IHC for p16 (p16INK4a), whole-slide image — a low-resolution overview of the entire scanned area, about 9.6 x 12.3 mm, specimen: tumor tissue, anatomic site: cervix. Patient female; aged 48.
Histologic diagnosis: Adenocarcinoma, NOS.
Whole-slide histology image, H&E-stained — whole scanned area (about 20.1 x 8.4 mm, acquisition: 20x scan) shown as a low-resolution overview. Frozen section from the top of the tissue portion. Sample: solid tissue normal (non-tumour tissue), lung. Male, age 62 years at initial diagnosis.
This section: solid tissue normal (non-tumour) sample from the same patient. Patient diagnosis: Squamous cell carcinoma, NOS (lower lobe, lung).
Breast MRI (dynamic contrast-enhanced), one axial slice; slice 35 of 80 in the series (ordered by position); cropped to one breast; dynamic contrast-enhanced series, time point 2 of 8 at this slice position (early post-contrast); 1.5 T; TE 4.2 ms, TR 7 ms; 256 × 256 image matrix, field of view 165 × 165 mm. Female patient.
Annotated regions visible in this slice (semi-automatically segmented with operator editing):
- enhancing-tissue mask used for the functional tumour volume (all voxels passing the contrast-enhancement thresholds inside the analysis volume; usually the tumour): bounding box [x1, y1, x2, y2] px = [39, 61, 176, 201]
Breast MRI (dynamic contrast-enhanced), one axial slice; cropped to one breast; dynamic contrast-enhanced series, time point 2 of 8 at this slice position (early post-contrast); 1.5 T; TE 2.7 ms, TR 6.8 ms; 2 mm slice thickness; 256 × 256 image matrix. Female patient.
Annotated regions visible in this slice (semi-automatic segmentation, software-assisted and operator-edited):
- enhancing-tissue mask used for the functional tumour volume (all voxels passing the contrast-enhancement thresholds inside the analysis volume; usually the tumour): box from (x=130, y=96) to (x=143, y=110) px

**********

◆ How to complete this task
Which lines above hold the string "regions"? Copy every one of them.

◆ Result of the task
Annotated regions visible in this slice (semi-automatically segmented with operator editing):
Annotated regions visible in this slice (semi-automatic segmentation, software-assisted and operator-edited):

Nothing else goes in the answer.